IGT estimates that the net proceeds from this offering will be approximately $822 million, after payment of the initial purchasers' commissions and estimated offering expenses to be paid by IGT. As previously disclosed, IGT will use a portion of the net proceeds of the offering to pay the net cost of the convertible note hedge and warrant transactions that IGT entered into in connection with the offering of the Notes. As the initial purchasers have exercised their option to purchase additional Notes, the number of shares of common stock underlying the convertible note hedges and warrant transactions will automatically increase on a pro rata basis, and IGT will use a portion of the net proceeds from the sale of the additional Notes to pay the net cost of such automatic increase. Holders of the Notes will not have any rights with respect to any of the convertible note hedges or warrant transactions entered into by IGT.
IGT intends to use the remaining proceeds from the offering to pay down outstanding revolving indebtedness under its senior credit facility.
This notice does not constitute an offer to sell, or the solicitation of an offer to buy, securities. Any offers of the securities will be made only by means of a private offering circular. The Notes and the shares of common stock of IGT issuable upon conversion of the Notes have not been registered under the Securities Act of 1933, as amended, or the securities laws of any other jurisdiction and may not be offered or sold in the United States without registration or an applicable exemption from registration requirements.
About International Game Technology
International Game Technology is a global company specializing in the design, development, manufacturing, distribution and sales of computerized gaming machines and systems products.

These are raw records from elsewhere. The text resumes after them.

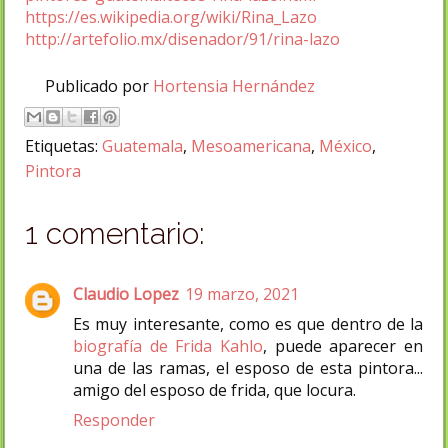
https://es.wikipedia.org/wiki/Rina_Lazo
http://artefolio.mx/disenador/91/rina-lazo
Publicado por
Hortensia Hernández
Etiquetas:
Guatemala
,
Mesoamericana
,
México
,
Pintora
1 comentario:
Claudio Lopez
19 marzo, 2021
Es muy interesante, como es que dentro de la
biografía de Frida Kahlo
, puede aparecer en
una de las ramas, el esposo de esta pintora...
amigo del esposo de frida, que locura.
Responder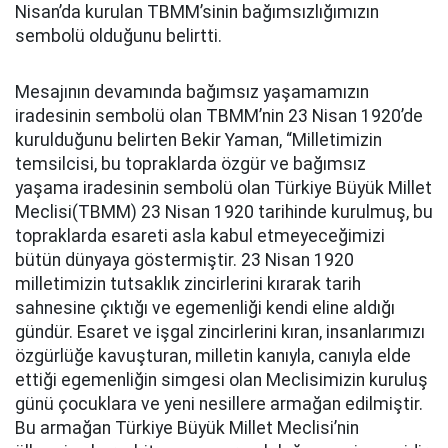
Nisan’da kurulan TBMM’sinin bağımsızlığımızın
sembolü olduğunu belirtti.
Mesajının devamında bağımsız yaşamamızın
iradesinin sembolü olan TBMM’nin 23 Nisan 1920’de
kurulduğunu belirten Bekir Yaman, “Milletimizin
temsilcisi, bu topraklarda özgür ve bağımsız
yaşama iradesinin sembolü olan Türkiye Büyük Millet
Meclisi(TBMM) 23 Nisan 1920 tarihinde kurulmuş, bu
topraklarda esareti asla kabul etmeyeceğimizi
bütün dünyaya göstermiştir. 23 Nisan 1920
milletimizin tutsaklık zincirlerini kırarak tarih
sahnesine çıktığı ve egemenliği kendi eline aldığı
gündür. Esaret ve işgal zincirlerini kıran, insanlarımızı
özgürlüğe kavuşturan, milletin kanıyla, canıyla elde
ettiği egemenliğin simgesi olan Meclisimizin kuruluş
günü çocuklara ve yeni nesillere armağan edilmiştir.
Bu armağan Türkiye Büyük Millet Meclisi’nin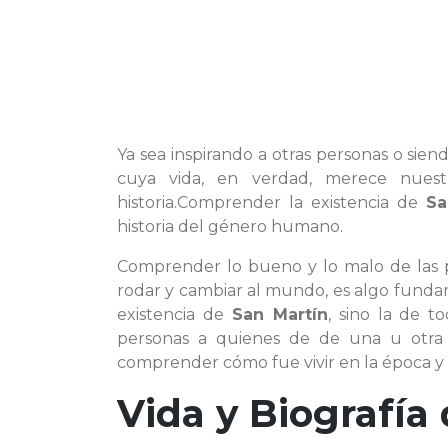
Ya sea inspirando a otras personas o sien
cuya vida, en verdad, merece nuest
historia.Comprender la existencia de
Sa
historia del género humano.
Comprender lo bueno y lo malo de las
rodar y cambiar al mundo, es algo funda
existencia de
San Martín
, sino la de 
personas a quienes de de una u otr
comprender cómo fue vivir en la época y 
Vida y Biografía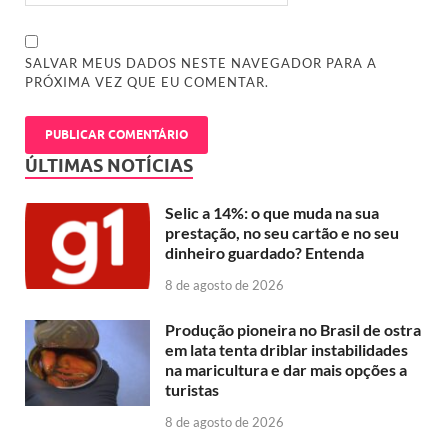
SALVAR MEUS DADOS NESTE NAVEGADOR PARA A
PRÓXIMA VEZ QUE EU COMENTAR.
ÚLTIMAS NOTÍCIAS
Selic a 14%: o que muda na sua
prestação, no seu cartão e no seu
dinheiro guardado? Entenda
8 de agosto de 2026
Produção pioneira no Brasil de ostra
em lata tenta driblar instabilidades
na maricultura e dar mais opções a
turistas
8 de agosto de 2026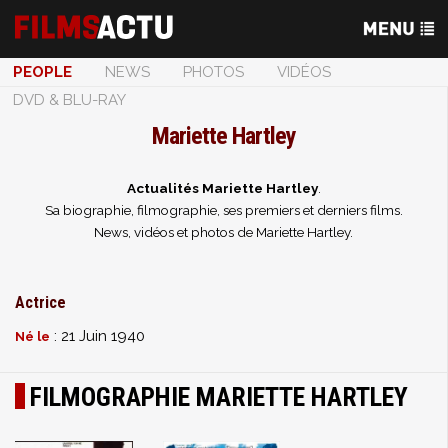
PEOPLE
NEWS
PHOTOS
VIDÉOS
DVD & BLU-RAY
Mariette Hartley
Actualités Mariette Hartley
.
Sa biographie, filmographie, ses premiers et derniers films.
News, vidéos et photos de Mariette Hartley.
Actrice
: 21 Juin 1940
Né le
FILMOGRAPHIE MARIETTE HARTLEY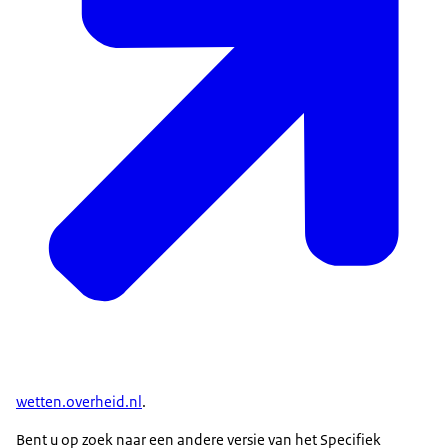
wetten.overheid.nl
.
Bent u op zoek naar een andere versie van het Specifiek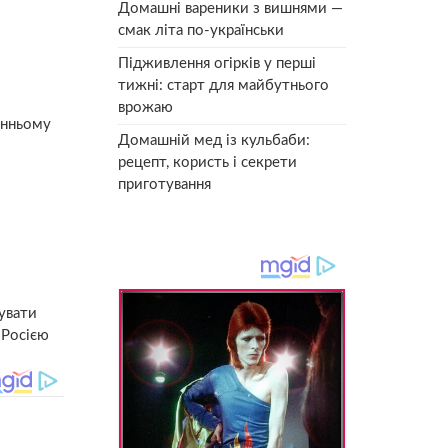
Домашні вареники з вишнями —
смак літа по-українськи
Підживлення огірків у перші
тижні: старт для майбутнього
врожаю
анньому
Домашній мед із кульбаби:
о
рецепт, користь і секрети
приготування
увати
 Росією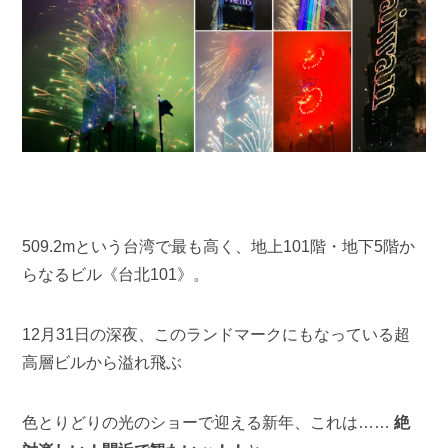
509.2m
という
台湾で最も高く、地上101階・地下5階
か
らなるビル《台北101》。
12月31日の深夜、このランドマークにもなっている超
高層ビルから溢れ飛ぶ
色とりどりの光のショーで迎える新年、これは……
絶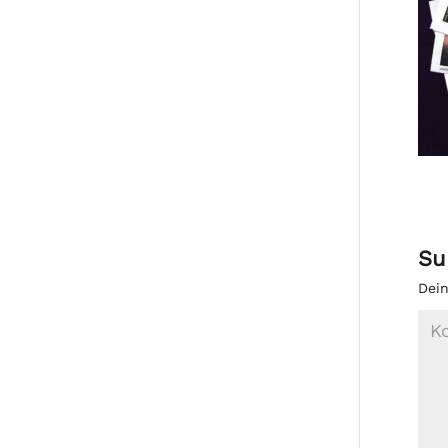
Su
Dein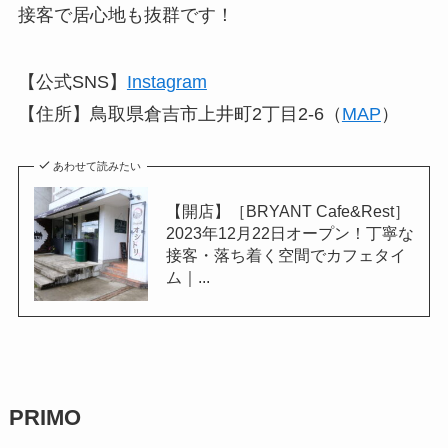
接客で居心地も抜群です！
【公式SNS】
Instagram
【住所】鳥取県倉吉市上井町2丁目2-6（
MAP
）
あわせて読みたい
【開店】［BRYANT Cafe&Rest］
2023年12月22日オープン！丁寧な
接客・落ち着く空間でカフェタイ
ム｜...
PRIMO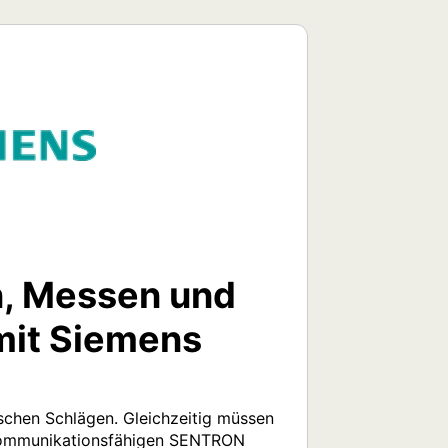
n, Messen und
it Siemens
schen Schlägen. Gleichzeitig müssen 
kommunikationsfähigen SENTRON 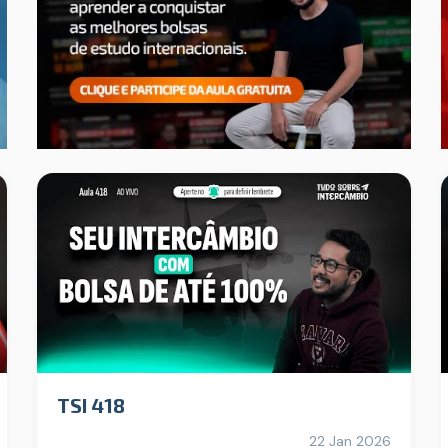
TSI 418
22 Jan 2026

Certain statements in this press release, including statements concerning the size and timing of the Notes offering, the amount of proceeds from the offering, and the expected use of the proceeds of the sale of the Notes, are forward-looking statements within the meaning of the Private Securities Litigation Reform Act of 1995. Forward looking statements may be identified by the words "believe," "expect," "anticipate," "project," "plan," "estimate," "will" or "intend" and similar expressions. The forward-looking statements contained herein reflect our current views with respect to future events and are based on our currently available data and on current business plans. Important factors that could cause actual results to differ materially from those in the forward-looking statements include, but are not limited to: economic factors such as changes in interest rates, political instability, or currency exchange rate fluctuations; and regulatory factors such as unfavorable changes in governmental regulations. Additional information regarding these and other factors may be contained in IGT's SEC filings, including without limitation, the Company's Form 10-K for its fiscal year ended September 30, 2008, and its Form 10-Q for the fiscal quarter ended December 31, 2008. IGT's filings are available from the Securities and Exchange Commission. We undertake no obligation to publicly update or revise any forward-looking statement, whether as a result of new information, future developments or otherwise, except as otherwise required by law.